A state medical examiner determined that her son, Eldon Jay Rebhan Smith, drowned. Her daughter was taken to a hospital after surviving more than a half-hour in the water.

Police said Sunday the girl’s condition was improving and she had spoken with officers.

“How she’s not dead is a miracle,” said Sgt. Mike Marshman, a Portland Police Bureau spokesman.

Stott-Smith faces aggravated-murder and attempted- aggravated-murder charges. She is to be arraigned Tuesday afternoon.

Stott-Smith filed for separation from her husband, Jason Smith, in March, according to Washington County Circuit Court records. The parents had joint custody of the children, Marshman said.

Court records show Stott-Smith had been charged with domestic assault in 2000.

Early Saturday, the father filed a missing-persons report in suburban Tualatin that helped authorities identify the children, Sgt.

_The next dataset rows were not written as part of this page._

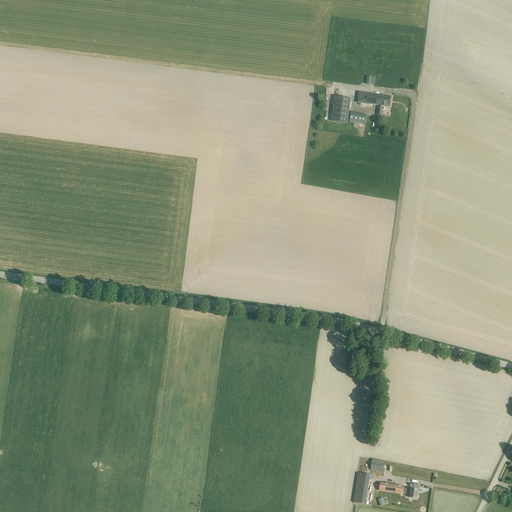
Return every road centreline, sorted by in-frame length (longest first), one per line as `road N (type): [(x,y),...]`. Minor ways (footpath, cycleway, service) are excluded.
road 1 (tertiary): [(511,366),(314,317),(0,275)]
road 2 (track): [(395,92),(0,43)]
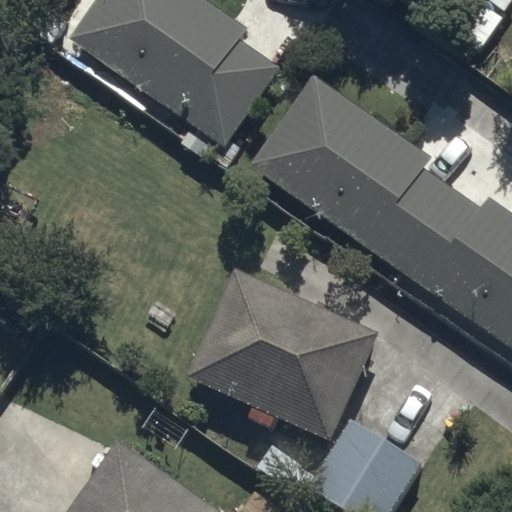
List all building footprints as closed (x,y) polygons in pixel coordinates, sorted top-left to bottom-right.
[(186,0),(109,0),(75,51),(230,155),(289,69),(186,0)] [(441,49),(474,0),(385,0),(380,7),(441,49)] [(511,220),(318,89),(257,178),(511,350),(511,220)] [(383,345),(238,282),(189,393),(334,457),(383,345)] [(405,511),(428,480),(358,433),(314,496),(338,511),(405,511)] [(205,511),(120,454),(80,511),(205,511)]
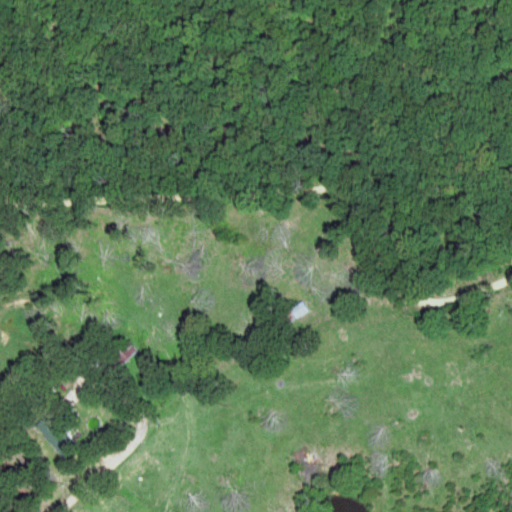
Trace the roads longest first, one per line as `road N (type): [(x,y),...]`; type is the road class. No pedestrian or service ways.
road 1 (residential): [(0,202),(345,189),(362,200),(417,296),(459,300),(511,278)]
road 2 (residential): [(136,425),(130,445),(55,511)]
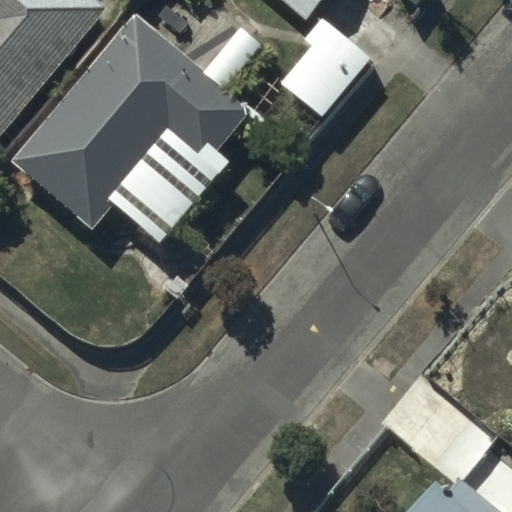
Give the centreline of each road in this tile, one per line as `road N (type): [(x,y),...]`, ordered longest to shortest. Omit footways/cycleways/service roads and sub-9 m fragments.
road 1 (residential): [(145,511),(511,85)]
road 2 (residential): [(117,511),(0,415)]
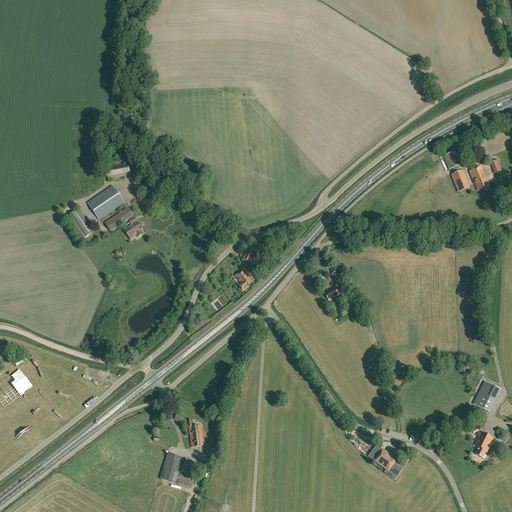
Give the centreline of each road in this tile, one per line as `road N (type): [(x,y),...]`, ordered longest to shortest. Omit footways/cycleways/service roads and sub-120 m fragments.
road 1 (primary): [(153,379),(239,311),(386,168),(511,98)]
road 2 (unclassified): [(465,511),(430,454),(348,421),(266,305)]
road 3 (unclassified): [(231,248),(119,142),(125,0)]
road 4 (unclassified): [(266,305),(324,243),(443,237),(511,219)]
road 5 (unclassified): [(322,207),(332,184),(413,117),(511,65)]
road 6 (unclassified): [(322,207),(423,129),(511,85)]
road 7 (primary): [(0,502),(153,379)]
road 8 (unclassified): [(0,478),(142,365)]
road 9 (unclassified): [(153,379),(164,392),(266,305)]
road 10 (unclassified): [(142,365),(180,328),(200,283),(231,248)]
road 11 (track): [(136,369),(0,327)]
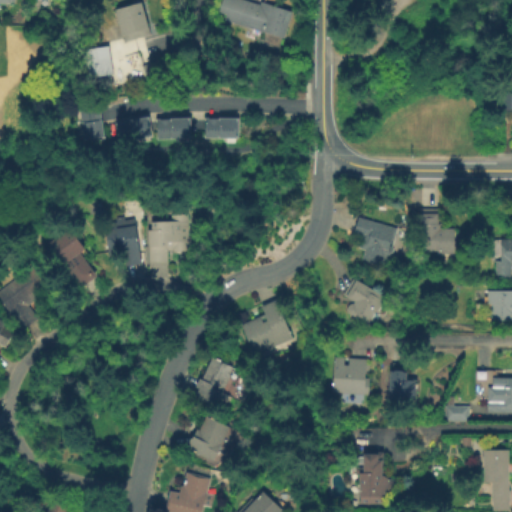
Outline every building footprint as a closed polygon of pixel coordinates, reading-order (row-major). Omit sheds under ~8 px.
[(222,0),(247,0),(260,4),(261,1),(293,11),(284,39),(217,17),(222,0)] [(152,36),(126,42),(114,10),(143,1),(152,36)] [(106,44),(110,73),(86,77),(82,48),(106,44)] [(171,80),(150,86),(143,66),(165,60),(171,80)] [(511,92),(511,110),(497,110),(498,92),(511,92)] [(105,139),(85,142),(80,108),(100,105),(105,139)] [(117,122),(130,120),(149,117),(153,137),(150,138),(150,140),(139,142),(139,139),(120,142),(117,122)] [(157,119),(170,119),(170,118),(190,117),(191,138),(188,138),(188,141),(177,142),(177,139),(158,139),(157,119)] [(205,119),(219,119),(219,118),(239,118),(238,139),(236,139),(236,142),(224,141),(224,139),(205,138),(205,119)] [(188,213),(188,220),(191,222),(192,238),(189,240),(189,251),(186,251),(184,253),(179,253),(177,251),(174,252),(174,249),(168,250),(168,261),(150,262),(148,229),(153,229),(152,220),(172,220),(172,214),(188,213)] [(418,213),(437,213),(437,223),(439,223),(439,229),(453,229),(453,253),(437,253),(437,249),(420,250),(420,231),(418,231),(418,213)] [(142,263),(125,265),(124,252),(109,254),(104,222),(116,220),(116,215),(124,214),(125,219),(135,218),(142,263)] [(384,264),(362,257),(365,248),(359,247),(363,236),(354,233),(358,217),(396,228),(387,258),(385,258),(384,264)] [(98,275),(80,288),(62,264),(65,262),(49,242),(70,226),(86,247),(80,252),(98,275)] [(496,278),(495,260),(492,260),(491,239),(511,238),(511,260),(510,261),(511,277),(496,278)] [(29,304),(38,318),(24,329),(0,298),(0,289),(32,265),(50,288),(29,304)] [(365,323),(347,312),(347,308),(349,304),(354,303),(355,301),(346,295),(356,279),(384,297),(377,309),(374,307),(365,323)] [(511,319),(476,319),(476,303),(484,303),(484,297),(487,297),(487,290),(511,290),(511,319)] [(242,324),(266,313),(262,305),(277,298),(293,336),(255,353),(242,324)] [(5,347),(0,344),(0,317),(6,321),(4,326),(14,331),(5,347)] [(349,358),(365,359),(363,377),(369,378),(368,393),(333,390),(335,356),(344,357),(343,364),(348,364),(349,358)] [(196,395),(199,388),(195,386),(200,377),(202,378),(213,357),(234,367),(222,392),(232,397),(226,409),(196,395)] [(416,380),(414,398),(404,397),(404,401),(389,399),(392,364),(408,366),(407,379),(416,380)] [(511,410),(489,410),(489,400),(491,400),(491,388),(493,388),(493,378),(511,378),(511,410)] [(445,405),(469,405),(469,420),(445,419),(445,405)] [(231,426),(213,461),(188,449),(190,445),(189,444),(192,437),(193,438),(198,428),(200,429),(207,415),(231,426)] [(470,437),(470,447),(462,447),(462,437),(470,437)] [(483,450),(507,450),(508,490),(509,490),(509,500),(508,500),(508,509),(492,509),(492,500),(491,500),(491,482),(483,482),(483,450)] [(397,483),(397,487),(381,503),(360,503),(359,473),(356,473),(356,458),(358,456),(363,456),(363,452),(383,452),(383,474),(388,478),(392,478),(397,483)] [(202,511),(165,511),(171,490),(180,493),(181,485),(184,486),(187,472),(211,478),(202,511)] [(244,511),(265,491),(286,511),(244,511)] [(47,511),(52,501),(69,507),(68,511),(70,511),(47,511)]
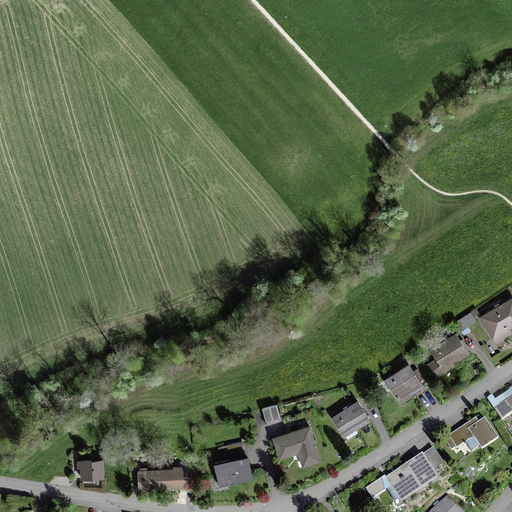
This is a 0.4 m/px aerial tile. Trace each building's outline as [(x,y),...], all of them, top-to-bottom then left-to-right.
[(479,315),(495,343),(511,332),(511,329),(511,327),(511,326),(511,295),(500,303),(499,302),(494,305),(495,306),(479,315)] [(471,313),(455,322),(460,330),(476,321),(471,313)] [(456,361),(469,353),(455,332),(446,338),(445,336),(439,339),(441,341),(429,349),(435,358),(427,363),(436,378),(457,364),(456,361)] [(384,378),(400,403),(413,394),(412,393),(428,383),(418,367),(414,370),(409,362),(384,378)] [(511,394),(493,407),(501,419),(511,412),(511,394)] [(331,416),(344,436),(371,419),(358,399),(331,416)] [(262,408),(266,422),(280,418),(276,404),(262,408)] [(481,449),(498,438),(485,417),(478,421),(476,417),(443,438),(451,450),(456,447),(457,448),(466,442),(471,451),(479,446),(481,449)] [(272,435),(279,459),(298,453),(302,467),(321,461),(310,424),(272,435)] [(244,441),(226,445),(230,459),(214,462),(219,486),(220,486),(220,487),(230,485),(230,484),(254,478),(248,454),(247,454),(244,441)] [(398,499),(400,502),(438,476),(434,470),(445,463),(434,446),(423,454),(422,453),(385,477),(384,476),(365,488),(372,499),(387,489),(395,501),(398,499)] [(103,458),(76,460),(77,468),(80,468),(80,480),(104,478),(103,458)] [(184,474),(184,467),(138,469),(139,474),(139,489),(184,487),(184,474)] [(463,511),(448,495),(428,511),(463,511)]
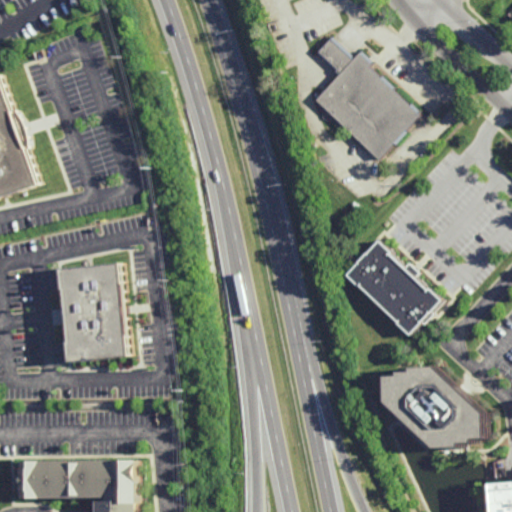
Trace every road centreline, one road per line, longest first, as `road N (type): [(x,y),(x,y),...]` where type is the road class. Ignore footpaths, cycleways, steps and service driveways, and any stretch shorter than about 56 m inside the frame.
road 1 (motorway): [(333,511),(250,145),(205,0)]
road 2 (motorway): [(166,0),(218,173),(294,511)]
road 3 (motorway): [(366,511),(250,145)]
road 4 (motorway): [(228,214),(260,511)]
road 5 (tertiary): [(402,0),(511,112)]
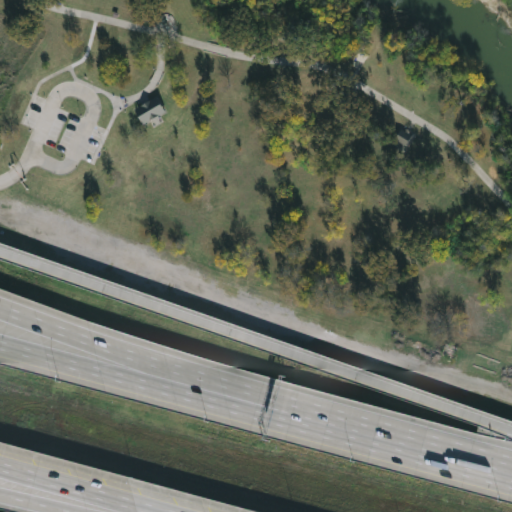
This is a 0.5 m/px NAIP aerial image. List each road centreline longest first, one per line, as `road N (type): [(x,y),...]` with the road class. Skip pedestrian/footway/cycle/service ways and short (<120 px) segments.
road 1 (motorway): [(511,429),(0,248)]
road 2 (motorway): [(511,476),(0,342)]
road 3 (motorway): [(511,470),(164,363)]
road 4 (motorway): [(164,363),(0,304)]
road 5 (motorway): [(0,473),(132,511)]
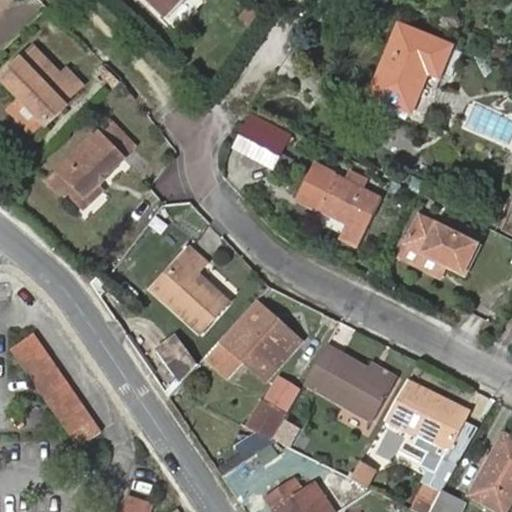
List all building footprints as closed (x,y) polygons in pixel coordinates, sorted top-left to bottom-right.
[(0,0),(0,12),(9,4),(5,0),(0,0)] [(181,0),(136,0),(137,1),(138,0),(147,0),(165,17),(181,0)] [(241,18),(254,29),(264,17),(251,6),(241,18)] [(429,75),(441,79),(453,49),(401,28),(375,98),(413,113),(429,75)] [(60,79),(56,74),(30,46),(0,74),(0,76),(45,124),(62,107),(59,104),(78,87),(65,74),(60,79)] [(61,70),(56,74),(60,79),(65,74),(61,70)] [(254,115),(237,150),(274,169),(291,134),(254,115)] [(86,194),(99,182),(133,149),(106,121),(44,181),(61,198),(70,189),(76,184),(86,194)] [(321,212),(338,177),(320,168),(302,202),(321,212)] [(343,237),(361,246),(383,200),(338,177),(321,212),(349,226),(343,237)] [(105,186),(99,182),(86,194),(76,184),(70,189),(86,203),(105,186)] [(408,246),(448,266),(465,274),(479,246),(422,218),(408,246)] [(442,278),(448,266),(408,246),(402,259),(442,278)] [(187,267),(196,255),(186,247),(151,290),(198,329),(224,299),(194,272),(187,267)] [(203,261),(196,255),(187,267),(194,272),(203,261)] [(222,342),(244,362),(265,383),(297,350),(268,324),(273,319),(258,305),(222,342)] [(268,324),(297,350),(302,345),(273,319),(268,324)] [(100,434),(33,340),(13,354),(80,449),(100,434)] [(178,340),(161,352),(183,384),(197,367),(178,340)] [(222,342),(205,360),(227,380),(244,362),(222,342)] [(326,348),(303,386),(369,425),(391,389),(368,374),(326,348)] [(368,374),(391,389),(395,381),(372,367),(368,374)] [(408,383),(385,420),(415,440),(421,433),(445,448),(465,418),(408,383)] [(262,400),(245,426),(267,436),(281,413),(262,400)] [(287,417),(274,438),(291,448),(304,427),(287,417)] [(421,433),(415,440),(410,448),(421,455),(436,464),(445,448),(421,433)] [(503,511),(511,498),(511,436),(505,433),(468,493),(497,511),(503,511)] [(239,443),(245,457),(261,450),(254,436),(239,443)] [(436,464),(421,455),(413,468),(428,477),(436,464)] [(357,465),(349,478),(362,486),(369,472),(357,465)] [(275,511),(331,511),(334,510),(314,482),(304,489),(296,479),(266,498),(275,511)] [(424,486),(410,509),(414,511),(429,511),(439,496),(424,486)] [(148,511),(153,500),(130,493),(123,511),(148,511)] [(439,496),(429,511),(459,511),(461,509),(439,496)]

Detective Rich Austria said.

At about 1:20 a.m. Saturday, residents reported hearing screams.

Pati and Dan Gallagher, both 50, said they were sitting on their patio, when they suddenly heard a single splash, silence, then screams.

Pati Gallagher called 911, she said, while her husband and a woman out on a river trail yelled out, asking the girl to tell them her location.

“At first it was, ‘Help me,’ ” Pati Gallagher said of the girl’s screams. “Then it went to anguishing horrible screams.”